WHAT THE TASK ASKS: For the listing below, return the line containing "Document page, 1241x1754 pixels.", the line containing "List each element's type and", and all lines in between, exactly as written and nothing else.

WORKING DATA section start

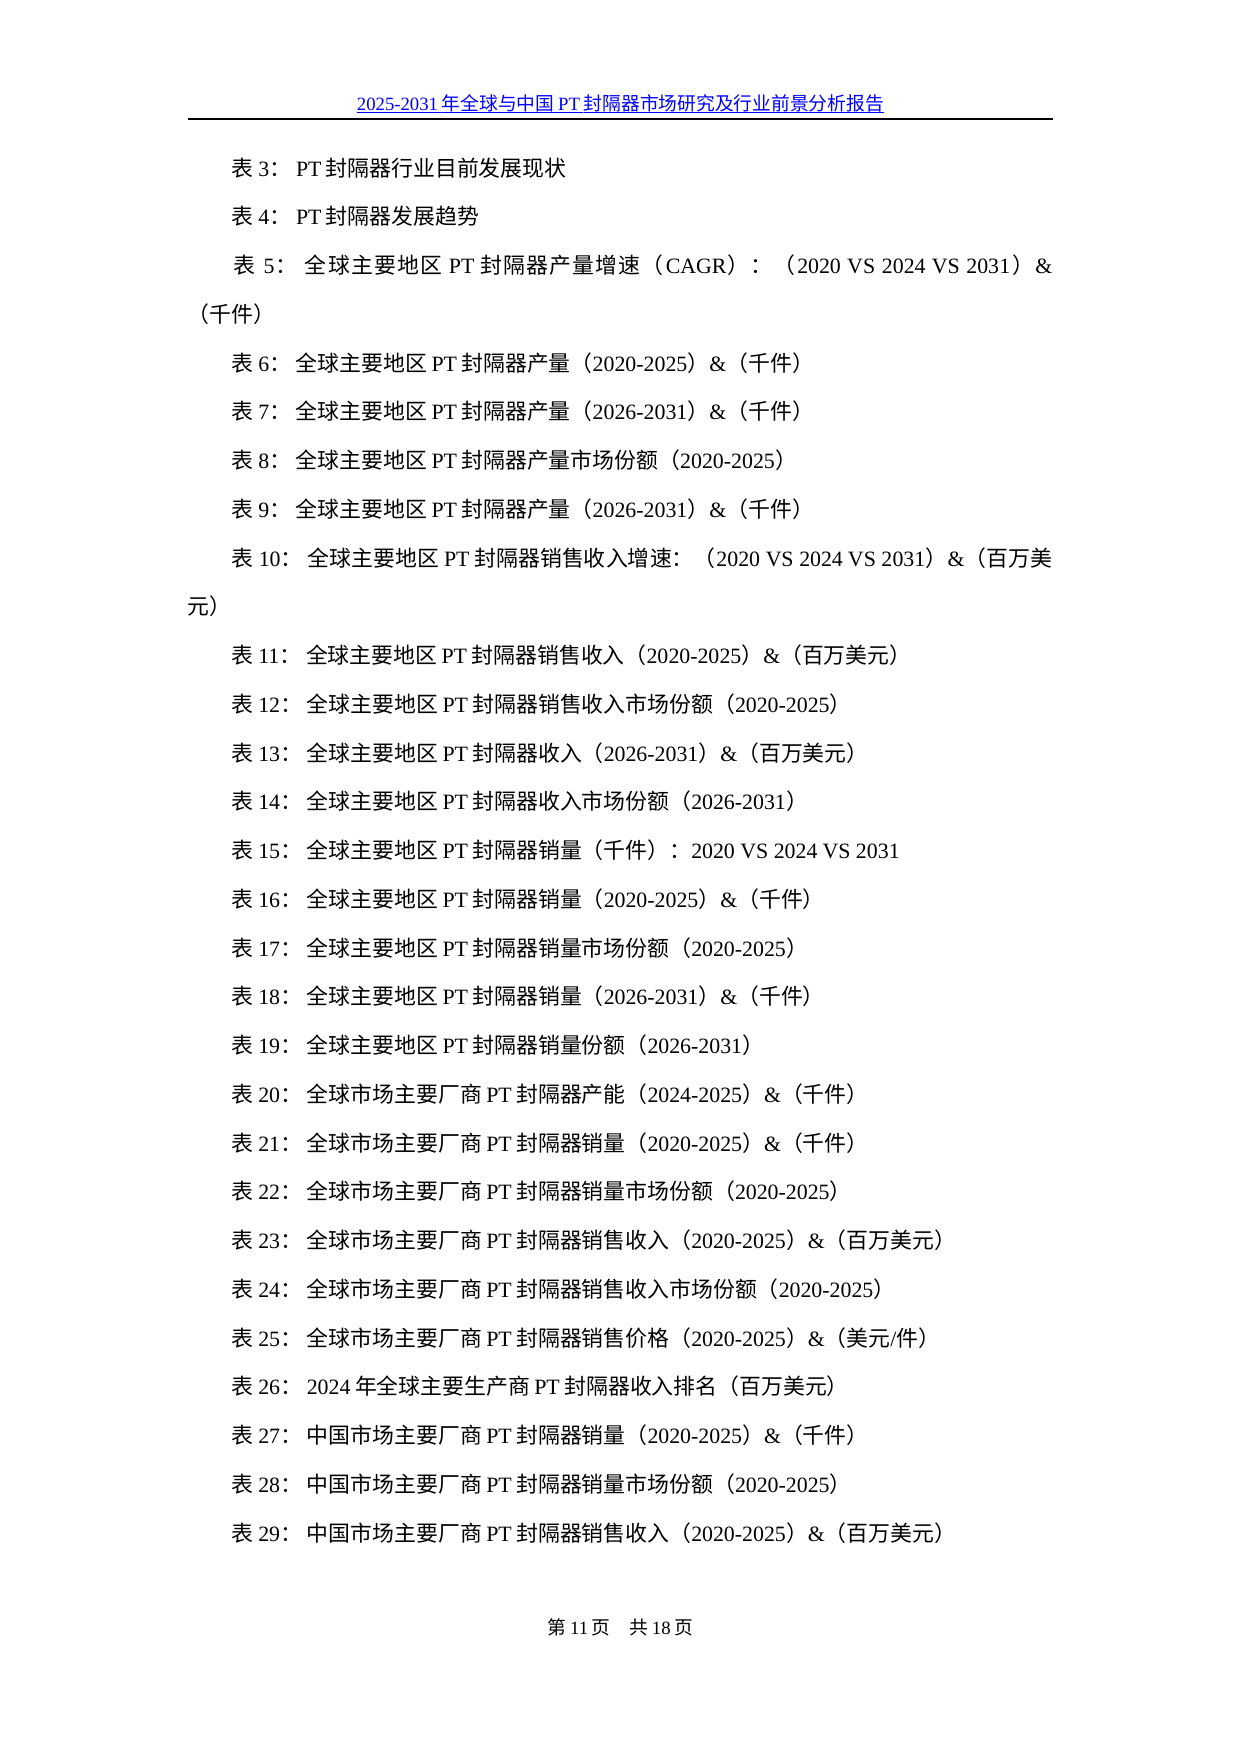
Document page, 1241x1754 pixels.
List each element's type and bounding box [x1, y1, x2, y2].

WORKING DATA section end
WORKING DATA section start

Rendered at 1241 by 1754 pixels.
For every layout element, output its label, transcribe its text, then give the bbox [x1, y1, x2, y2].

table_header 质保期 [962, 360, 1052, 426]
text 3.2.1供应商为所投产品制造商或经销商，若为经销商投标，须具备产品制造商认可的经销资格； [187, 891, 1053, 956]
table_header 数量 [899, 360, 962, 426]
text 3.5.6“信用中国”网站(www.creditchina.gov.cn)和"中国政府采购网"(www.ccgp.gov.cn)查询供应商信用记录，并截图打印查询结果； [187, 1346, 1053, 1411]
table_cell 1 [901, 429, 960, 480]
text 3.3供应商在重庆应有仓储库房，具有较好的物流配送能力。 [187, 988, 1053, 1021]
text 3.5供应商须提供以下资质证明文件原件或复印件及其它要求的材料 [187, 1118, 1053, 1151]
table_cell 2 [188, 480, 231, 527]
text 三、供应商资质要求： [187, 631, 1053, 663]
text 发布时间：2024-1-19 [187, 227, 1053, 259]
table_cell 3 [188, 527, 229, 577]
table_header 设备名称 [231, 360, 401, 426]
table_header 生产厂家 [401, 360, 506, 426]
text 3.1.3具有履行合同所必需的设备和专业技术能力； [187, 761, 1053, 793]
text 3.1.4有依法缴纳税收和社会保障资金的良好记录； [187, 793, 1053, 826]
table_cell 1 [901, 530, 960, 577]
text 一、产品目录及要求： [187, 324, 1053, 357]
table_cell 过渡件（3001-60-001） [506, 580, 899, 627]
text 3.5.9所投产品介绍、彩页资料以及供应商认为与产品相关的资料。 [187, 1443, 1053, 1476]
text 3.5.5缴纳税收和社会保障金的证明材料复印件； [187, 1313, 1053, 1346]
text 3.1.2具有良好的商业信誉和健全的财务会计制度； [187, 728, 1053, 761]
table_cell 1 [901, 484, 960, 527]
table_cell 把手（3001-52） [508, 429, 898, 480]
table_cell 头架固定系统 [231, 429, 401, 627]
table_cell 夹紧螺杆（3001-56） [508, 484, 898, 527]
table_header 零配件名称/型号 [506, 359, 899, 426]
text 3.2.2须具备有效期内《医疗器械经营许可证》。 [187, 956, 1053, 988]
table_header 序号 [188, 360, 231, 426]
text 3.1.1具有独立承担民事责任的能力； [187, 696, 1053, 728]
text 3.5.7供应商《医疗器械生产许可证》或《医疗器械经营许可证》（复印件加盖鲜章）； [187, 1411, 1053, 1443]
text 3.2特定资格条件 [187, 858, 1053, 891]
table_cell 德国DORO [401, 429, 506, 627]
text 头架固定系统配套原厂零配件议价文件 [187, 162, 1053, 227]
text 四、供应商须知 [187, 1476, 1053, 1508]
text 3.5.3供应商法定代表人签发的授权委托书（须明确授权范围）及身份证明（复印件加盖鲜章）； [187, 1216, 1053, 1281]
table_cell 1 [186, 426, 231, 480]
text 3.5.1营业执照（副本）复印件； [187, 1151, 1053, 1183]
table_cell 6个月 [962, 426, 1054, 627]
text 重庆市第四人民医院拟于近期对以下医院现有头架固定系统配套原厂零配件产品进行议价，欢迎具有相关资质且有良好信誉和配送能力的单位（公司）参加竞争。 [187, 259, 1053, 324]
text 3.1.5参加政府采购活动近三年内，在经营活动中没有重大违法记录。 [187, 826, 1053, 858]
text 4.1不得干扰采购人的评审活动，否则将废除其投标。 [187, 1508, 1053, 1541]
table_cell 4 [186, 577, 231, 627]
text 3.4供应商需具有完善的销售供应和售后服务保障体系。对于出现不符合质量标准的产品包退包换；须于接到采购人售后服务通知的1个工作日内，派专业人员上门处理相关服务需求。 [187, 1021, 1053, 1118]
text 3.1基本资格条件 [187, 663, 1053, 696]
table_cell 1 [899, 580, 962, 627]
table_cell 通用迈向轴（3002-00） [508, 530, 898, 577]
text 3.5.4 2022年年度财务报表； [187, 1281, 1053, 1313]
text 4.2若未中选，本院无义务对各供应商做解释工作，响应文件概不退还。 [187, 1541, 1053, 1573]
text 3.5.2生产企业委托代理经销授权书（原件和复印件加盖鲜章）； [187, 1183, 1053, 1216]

WORKING DATA section end
WORKING DATA section start

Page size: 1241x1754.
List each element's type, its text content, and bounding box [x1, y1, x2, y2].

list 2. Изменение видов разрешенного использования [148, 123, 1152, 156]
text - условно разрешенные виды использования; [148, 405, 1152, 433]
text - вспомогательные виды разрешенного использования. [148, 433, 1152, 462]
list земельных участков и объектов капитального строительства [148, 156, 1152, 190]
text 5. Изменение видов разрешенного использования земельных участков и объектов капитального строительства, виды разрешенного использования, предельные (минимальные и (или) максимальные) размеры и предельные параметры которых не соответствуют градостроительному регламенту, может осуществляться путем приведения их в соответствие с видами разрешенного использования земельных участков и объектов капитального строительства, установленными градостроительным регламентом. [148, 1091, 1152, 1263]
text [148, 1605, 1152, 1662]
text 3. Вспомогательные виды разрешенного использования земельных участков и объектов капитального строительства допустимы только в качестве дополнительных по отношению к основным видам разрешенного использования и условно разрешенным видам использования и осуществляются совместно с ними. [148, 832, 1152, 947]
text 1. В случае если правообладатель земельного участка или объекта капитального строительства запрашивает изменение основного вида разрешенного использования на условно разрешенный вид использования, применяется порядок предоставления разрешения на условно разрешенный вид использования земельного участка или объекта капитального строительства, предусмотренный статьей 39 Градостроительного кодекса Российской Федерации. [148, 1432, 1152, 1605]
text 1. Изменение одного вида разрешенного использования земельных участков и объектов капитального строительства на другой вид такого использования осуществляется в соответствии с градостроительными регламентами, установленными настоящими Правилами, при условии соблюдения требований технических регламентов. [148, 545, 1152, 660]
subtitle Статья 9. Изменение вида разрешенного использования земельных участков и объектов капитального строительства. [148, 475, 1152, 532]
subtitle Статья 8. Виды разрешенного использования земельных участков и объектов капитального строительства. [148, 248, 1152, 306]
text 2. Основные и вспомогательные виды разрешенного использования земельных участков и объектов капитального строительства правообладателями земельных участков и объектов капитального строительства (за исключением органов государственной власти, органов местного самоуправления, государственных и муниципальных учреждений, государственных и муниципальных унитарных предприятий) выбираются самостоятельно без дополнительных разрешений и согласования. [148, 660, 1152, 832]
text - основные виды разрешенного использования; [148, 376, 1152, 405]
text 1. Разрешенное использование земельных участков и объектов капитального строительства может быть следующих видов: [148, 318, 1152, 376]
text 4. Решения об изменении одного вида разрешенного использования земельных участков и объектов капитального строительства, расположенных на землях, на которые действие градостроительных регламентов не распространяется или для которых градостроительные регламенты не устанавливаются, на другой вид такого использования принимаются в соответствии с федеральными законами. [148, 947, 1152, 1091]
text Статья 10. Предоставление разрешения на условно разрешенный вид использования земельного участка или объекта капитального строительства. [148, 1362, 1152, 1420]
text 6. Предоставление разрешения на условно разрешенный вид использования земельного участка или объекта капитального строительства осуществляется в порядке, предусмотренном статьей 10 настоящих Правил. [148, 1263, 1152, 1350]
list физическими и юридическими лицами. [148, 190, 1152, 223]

WORKING DATA section end

EXERCISE ANSWER:
Document page, 1241x1754 pixels.
List each element's type and bounding box [x1, y1, x2, y2].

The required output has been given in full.